Winters deadly for lively long-tailed tits

THIS winter a small flock of long-tailed tits has become a regular visitor to my bird feeding station.

Winters deadly for lively long-tailed tits

They’ve rapidly become favourites. It’s not just the way they look — the tiny, walnut-shaped body, the absurdly long, thin tail and the faint flush of pink on the underparts — it’s also the way they behave. They’re acrobatic, full of vitality and display impeccable manners in their interactions with other birds.

Another reason I’m delighted to see them is that they suffer very high mortality in severe winters, up to 80%, and because our previous two winters were so bad I was afraid they might have declined in numbers. But they lay large clutches of eight to 12 eggs, occasionally up to 15, which means the population can bounce back quite rapidly.

They’re not actually tits. They used to be, but scientists now place them in a separate family which has no other European members, although there are various races and colour variants of the long-tailed tit in Europe and Asia.

There are two reasons why they die in such large numbers in bad winters. One is that they’re very small and more likely to die of hypothermia. The other is that they’re quite strictly insectivorous, with a strong preference for the eggs, caterpillars and pupae of small moths and butterflies. This kind of food is hard to find in winter, which is why they’ve had to resort to the balls of fat and seeds on my feeding station.

Wrens are also very small, very insectivorous and uncommon visitors to bird tables. Both species adopt the same strategy on very cold winter nights. They roost communally, huddling together in a ball. Thermodynamically this turns them into the equivalent of a much bigger bird, which means they lose less body heat during a long night.

For most of the year long-tailed tits form small flocks, sometimes mixing with coal tits or blue tits. The long-tailed tits in the flock all tend to be related to each other — last year’s young along with parents and a few uncles and aunts. These flocks will be breaking up in the next couple of weeks as the birds pair up for nesting. The flocks will form again in late summer.

Their nests are extraordinary constructions, shaped like miniature rugby balls standing on end with an entrance hole at or near the top. They weave an elastic material out of the silk from the egg cocoons of spiders held together by tiny pieces of moss. This is camouflaged on the outside by up to 3,000 individual flakes of lichen and lined on the inside with around 2,000 small feathers. They usually manage to find enough feathers lying around but have been observed plucking dead birds. The end result is a beautifully insulated and camouflaged structure which can expand as the young birds grow bigger.

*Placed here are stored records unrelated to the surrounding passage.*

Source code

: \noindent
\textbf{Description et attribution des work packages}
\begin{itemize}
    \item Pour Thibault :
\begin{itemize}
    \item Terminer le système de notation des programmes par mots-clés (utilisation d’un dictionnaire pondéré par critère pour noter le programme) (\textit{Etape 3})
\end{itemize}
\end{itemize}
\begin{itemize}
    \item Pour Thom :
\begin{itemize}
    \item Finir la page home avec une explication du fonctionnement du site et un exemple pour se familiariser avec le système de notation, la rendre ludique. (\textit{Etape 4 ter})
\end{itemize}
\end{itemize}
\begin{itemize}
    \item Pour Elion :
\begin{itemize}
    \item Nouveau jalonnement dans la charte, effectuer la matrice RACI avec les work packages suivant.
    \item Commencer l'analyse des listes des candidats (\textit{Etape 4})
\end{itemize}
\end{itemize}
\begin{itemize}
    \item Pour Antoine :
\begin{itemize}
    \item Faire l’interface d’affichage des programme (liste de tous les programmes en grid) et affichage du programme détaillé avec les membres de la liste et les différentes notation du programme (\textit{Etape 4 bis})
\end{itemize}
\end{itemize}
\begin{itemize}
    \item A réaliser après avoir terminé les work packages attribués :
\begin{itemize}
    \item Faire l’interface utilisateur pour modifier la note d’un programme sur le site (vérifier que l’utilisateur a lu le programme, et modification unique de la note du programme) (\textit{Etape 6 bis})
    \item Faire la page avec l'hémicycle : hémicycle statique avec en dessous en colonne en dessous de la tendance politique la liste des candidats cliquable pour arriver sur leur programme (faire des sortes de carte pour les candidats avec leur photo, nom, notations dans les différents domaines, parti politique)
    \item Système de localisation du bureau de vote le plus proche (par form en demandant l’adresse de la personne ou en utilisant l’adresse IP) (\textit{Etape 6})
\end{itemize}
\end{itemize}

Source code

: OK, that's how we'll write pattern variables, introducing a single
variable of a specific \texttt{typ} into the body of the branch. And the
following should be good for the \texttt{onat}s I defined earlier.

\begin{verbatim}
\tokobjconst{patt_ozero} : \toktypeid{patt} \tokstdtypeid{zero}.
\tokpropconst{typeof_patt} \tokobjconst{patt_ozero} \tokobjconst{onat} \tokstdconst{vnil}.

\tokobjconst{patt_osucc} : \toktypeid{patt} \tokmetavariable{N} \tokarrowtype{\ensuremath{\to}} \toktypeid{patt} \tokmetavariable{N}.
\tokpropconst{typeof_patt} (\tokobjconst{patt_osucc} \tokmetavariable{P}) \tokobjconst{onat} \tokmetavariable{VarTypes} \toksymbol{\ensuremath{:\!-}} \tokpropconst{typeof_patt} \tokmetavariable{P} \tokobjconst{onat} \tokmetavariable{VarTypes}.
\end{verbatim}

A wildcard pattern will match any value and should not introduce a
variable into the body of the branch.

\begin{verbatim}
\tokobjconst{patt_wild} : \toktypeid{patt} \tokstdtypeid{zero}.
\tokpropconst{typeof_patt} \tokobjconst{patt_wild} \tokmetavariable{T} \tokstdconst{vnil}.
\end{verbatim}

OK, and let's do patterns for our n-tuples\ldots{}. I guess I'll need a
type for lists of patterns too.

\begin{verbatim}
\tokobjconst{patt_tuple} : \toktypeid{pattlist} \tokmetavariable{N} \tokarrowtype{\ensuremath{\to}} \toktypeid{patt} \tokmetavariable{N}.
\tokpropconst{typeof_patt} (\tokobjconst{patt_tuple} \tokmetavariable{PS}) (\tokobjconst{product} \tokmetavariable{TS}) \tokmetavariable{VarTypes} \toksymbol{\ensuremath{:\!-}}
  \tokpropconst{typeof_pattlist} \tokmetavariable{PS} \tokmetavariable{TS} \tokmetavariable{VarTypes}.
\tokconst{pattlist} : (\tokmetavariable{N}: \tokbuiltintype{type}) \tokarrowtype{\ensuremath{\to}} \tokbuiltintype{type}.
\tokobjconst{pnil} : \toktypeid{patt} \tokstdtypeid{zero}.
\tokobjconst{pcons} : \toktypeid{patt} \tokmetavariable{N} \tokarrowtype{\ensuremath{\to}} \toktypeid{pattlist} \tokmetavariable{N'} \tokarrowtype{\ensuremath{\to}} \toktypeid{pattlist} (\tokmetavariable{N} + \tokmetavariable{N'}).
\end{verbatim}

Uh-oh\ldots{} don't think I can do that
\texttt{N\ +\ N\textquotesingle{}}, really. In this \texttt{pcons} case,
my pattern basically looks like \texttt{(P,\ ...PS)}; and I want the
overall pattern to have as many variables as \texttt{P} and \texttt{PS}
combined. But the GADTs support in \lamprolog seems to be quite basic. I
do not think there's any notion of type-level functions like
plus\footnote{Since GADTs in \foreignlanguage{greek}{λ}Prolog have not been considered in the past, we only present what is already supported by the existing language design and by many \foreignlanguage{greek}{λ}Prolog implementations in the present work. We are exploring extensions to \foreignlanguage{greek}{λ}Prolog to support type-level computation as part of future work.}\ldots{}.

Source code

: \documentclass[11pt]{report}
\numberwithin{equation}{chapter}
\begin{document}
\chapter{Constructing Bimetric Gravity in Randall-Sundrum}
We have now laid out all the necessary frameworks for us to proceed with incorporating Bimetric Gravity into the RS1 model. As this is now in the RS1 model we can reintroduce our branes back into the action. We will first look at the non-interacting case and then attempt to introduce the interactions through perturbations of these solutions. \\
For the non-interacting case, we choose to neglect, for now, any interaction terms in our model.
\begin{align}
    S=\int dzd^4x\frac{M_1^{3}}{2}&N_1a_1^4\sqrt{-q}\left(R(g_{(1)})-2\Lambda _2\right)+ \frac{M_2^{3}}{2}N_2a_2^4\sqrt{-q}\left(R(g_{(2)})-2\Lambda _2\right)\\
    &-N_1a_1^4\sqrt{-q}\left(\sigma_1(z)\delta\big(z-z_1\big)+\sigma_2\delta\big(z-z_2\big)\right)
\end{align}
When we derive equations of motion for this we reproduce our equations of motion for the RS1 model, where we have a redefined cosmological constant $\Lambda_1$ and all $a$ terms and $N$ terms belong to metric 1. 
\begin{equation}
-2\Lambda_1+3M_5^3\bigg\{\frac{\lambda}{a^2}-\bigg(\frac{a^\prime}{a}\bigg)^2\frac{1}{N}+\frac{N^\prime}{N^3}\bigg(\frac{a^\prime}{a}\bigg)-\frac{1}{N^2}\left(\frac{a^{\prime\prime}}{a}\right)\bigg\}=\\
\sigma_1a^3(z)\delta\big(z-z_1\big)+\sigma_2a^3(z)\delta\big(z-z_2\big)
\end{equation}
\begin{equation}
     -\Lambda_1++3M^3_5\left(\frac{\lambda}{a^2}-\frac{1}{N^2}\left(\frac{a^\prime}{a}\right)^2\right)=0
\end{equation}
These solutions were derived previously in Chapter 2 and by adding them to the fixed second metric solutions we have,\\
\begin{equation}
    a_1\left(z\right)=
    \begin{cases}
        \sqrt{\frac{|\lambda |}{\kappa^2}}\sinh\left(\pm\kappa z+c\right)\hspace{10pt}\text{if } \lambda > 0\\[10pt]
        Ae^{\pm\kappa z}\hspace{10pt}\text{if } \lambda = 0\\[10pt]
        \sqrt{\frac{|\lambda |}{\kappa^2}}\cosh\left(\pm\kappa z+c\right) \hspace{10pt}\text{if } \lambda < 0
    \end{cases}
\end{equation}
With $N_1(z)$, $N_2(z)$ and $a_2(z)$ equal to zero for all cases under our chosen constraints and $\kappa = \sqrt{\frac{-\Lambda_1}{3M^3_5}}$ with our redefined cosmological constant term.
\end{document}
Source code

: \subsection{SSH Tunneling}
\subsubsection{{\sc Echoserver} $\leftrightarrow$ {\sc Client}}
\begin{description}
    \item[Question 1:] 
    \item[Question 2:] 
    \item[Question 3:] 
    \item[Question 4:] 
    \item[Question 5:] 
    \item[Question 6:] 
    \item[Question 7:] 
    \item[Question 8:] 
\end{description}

Despite all this there is a very high failure rate among nests, many being destroyed by magpies or squirrels. One study found that only 17% of nests were successful.

If a nest fails the pair often decide that they can’t face all the hard work involved in making a new one. Instead theyhelp another pair with a viable nest to rear their young. Nests with four ‘parents’ instead of two have a much higher success rate.

The winter flock which is now based in my garden is formed of parents, offspring and foster parents. These winter flocks can sometimes number up to 30 birds, though they’re normally smaller and I think there are less than 10 in the one I’ve been observing lately.